Extrait ▸
+ + + +

Permettre la mobilité active des aînés est aussi l’occasion de lutter contre les changements climatiques en offrant un cadre bâti résilient. En plus d’être des usagers vulnérables de la route, les aînés sont davantage touchés par les aléas dus aux dérèglements climatiques tels que les épisodes plus fréquents de canicule et de gel et dégel. Les interventions favorisant les déplacements actifs et l’utilisation de l’espace public contribuent à des milieux et des modes de vie plus durables. Diverses démarches répertorient les nombreuses pistes de solution d’aménagement à la portée des administrations municipales.

Il faut toutefois une vision globale et porteuse ainsi qu’une forte volonté politique pour anticiper les résistances et faire valoir que le partage de l’espace public, actuellement majoritairement consacré à la voiture, est nécessaire.

Aspirons à des maisons des aînés situées près de tout et entourées d’un environnement apaisé, plutôt que d’artères infranchissables engendrant une fracture sociale. Une large partie du public de même que les professionnels de l’aménagement ne sont d’ailleurs plus à convaincre, puisque créer des milieux de vie sécuritaires et plus verts pour les aînés profite également à toute la population. L’engagement des administrations locales est incontournable afin d’assurer une cohérence des interventions et d’intégrer collectivement un réflexe aîné qui permettra de réaliser un Québec pour tous les âges, tel que l’énonce le titre du plan d’action 2018-2023 du gouvernement du Québec.

+ + + +

Données fournies ▸
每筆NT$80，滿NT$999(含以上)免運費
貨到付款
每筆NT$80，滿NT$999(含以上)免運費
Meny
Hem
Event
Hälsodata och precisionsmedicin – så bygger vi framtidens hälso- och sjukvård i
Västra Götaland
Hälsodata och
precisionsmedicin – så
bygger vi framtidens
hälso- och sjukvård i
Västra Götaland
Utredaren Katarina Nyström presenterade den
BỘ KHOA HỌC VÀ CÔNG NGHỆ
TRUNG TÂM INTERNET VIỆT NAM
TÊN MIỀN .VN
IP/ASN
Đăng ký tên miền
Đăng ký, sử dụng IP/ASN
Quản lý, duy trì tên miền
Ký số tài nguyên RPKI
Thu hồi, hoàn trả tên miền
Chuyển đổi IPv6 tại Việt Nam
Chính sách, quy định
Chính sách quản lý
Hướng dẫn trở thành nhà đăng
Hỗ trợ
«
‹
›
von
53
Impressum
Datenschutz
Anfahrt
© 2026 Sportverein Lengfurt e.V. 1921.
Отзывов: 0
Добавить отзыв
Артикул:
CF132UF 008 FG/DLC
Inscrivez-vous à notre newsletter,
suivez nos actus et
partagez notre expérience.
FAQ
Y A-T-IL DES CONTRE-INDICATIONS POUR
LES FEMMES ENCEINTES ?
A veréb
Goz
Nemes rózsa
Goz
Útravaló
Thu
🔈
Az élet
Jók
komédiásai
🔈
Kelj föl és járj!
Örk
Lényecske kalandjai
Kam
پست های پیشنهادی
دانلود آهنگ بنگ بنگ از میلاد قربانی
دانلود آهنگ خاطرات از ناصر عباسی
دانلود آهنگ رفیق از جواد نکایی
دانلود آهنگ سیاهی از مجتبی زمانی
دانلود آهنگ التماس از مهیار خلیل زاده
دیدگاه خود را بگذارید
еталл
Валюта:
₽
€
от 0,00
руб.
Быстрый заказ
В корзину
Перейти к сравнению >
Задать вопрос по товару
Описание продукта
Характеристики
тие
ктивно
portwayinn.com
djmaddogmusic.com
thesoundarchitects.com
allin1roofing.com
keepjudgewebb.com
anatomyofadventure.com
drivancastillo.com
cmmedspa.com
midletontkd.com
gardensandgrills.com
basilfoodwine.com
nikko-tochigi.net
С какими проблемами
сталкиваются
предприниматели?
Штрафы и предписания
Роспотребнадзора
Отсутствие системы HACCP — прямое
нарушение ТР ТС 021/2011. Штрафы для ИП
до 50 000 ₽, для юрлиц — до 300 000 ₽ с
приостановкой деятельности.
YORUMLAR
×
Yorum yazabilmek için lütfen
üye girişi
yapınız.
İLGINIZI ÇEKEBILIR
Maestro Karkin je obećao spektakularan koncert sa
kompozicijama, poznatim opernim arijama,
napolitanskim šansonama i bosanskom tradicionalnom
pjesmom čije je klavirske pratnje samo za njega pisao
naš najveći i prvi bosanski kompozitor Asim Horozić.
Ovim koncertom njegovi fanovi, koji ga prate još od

+ + + +

Consigne de travail ▸
D'après l'extrait sur la mobilité active des aînés, à quoi l'espace public est-il actuellement majoritairement consacré ?

Problème résolu ▸
À la voiture.